The AI system is trained by associates. They start by photographing
the component concerned from various perspectives and marking
potential deviations on the images. This allows them to develop an
image database that can be used to build up a neural network for
evaluating the images. Evaluations are carried out fully
automatically, and the machine decides by itself whether or not a part
meets all the specifications.

 

RFID identifies components in the vehicle

Radio Frequency Identification (RFID) allows components to be
identified automatically and contactlessly throughout the value chain.
“Our goal is to save production workers from having to scan components
manually, and simultaneously to streamline manufacturing even further
by ensuring the right components are fitted to the right vehicles,”
says Martin Hilt. RFID is currently being used in seat production at
Plant Munich but will soon be used throughout the vehicle assembly as well.

Smart RFID labels required for the system are applied before the
component leaves the supplier. They remain in place throughout
production, allowing line-side antennae to pick up every labelled
component within each car as it passes.

 

Function validation with the Comfort Access robot

Comfort Access was first introduced in the current BMW 3 Series. A
small team from Electrics/Electronics Validation in Munich has now
developed a special robot to validate its integration.

Vehicles with Comfort Access use three exterior antennae to generate
a three-dimensional electromagnetic field around the car. When the
driver enters the field, the system recognises the car key. At about 3
metres from the car, it switches the Welcome Light on to illuminate
the area outside the driver’s door. At about 1.5 m, the doors unlock –
and relock automatically if the driver walks away.

Until now, this special feature has been validated manually, with
parameterisation in development alone taking two days per vehicle. The
Comfort Access zones and the influence of production processes on them
are then checked manually again in the plant, before production
begins, taking into account the various country-specific requirements
and equipment features, such as trailer couplings. All in all, it is a
lengthy process and not always entirely accurate, given the multitude
of different functions.

To solve the problem, the BMW Group and the University of Applied
Sciences (HTW) in Dresden have developed a measurement robot that
autonomously circles the vehicle several times in a pre-defined
pattern to determine the strength of the magnetic field at various
required points. Attached to the robot is a box containing the car
key. The box can be set at different heights to reflect the different
ways a driver might carry it: in their hand, their sports bag or a
breast pocket, perhaps. As soon as the robot detects the vehicle
electronics locking or unlocking the doors, its inbuilt Lidar scanner
measures the distance between the key and the vehicle, and surveys the
vehicle’s surroundings. The data that is generates goes straight to a
central computer, where it is portrayed as a graphic.

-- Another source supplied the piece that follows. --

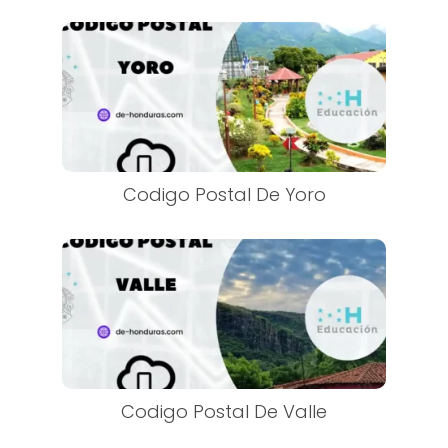
Codigo Postal De Yoro
Codigo Postal De Valle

The advantages of the system are obvious: “This robot is not only
much faster, it’s also more precise. The results we obtain are highly
detailed and, most importantly, objective. So we can even start
validating the function before the car has its first test-drive,”
explains Martin Hilt.

 

Vehicle location in the production system

The specialists responsible for product integration at Plant Munich
ensure stable processes to deliver defect-free vehicles throughout.
They are also responsible for integrating pre-series vehicles into
production to allow a smooth official production launch with series
quality right from the start.

“Since the start of this year, our specialists have been using a new
app that notifies them as soon as the pre-series vehicle they are
tracking reaches a specified point in assembly. It allows them to
locate any car they want – so they can check, say, a particular
combination of equipment features,” says Martin Hilt.

The new app not only replaces the manual process but also improves
validation. In the future, it can also be used on series vehicles.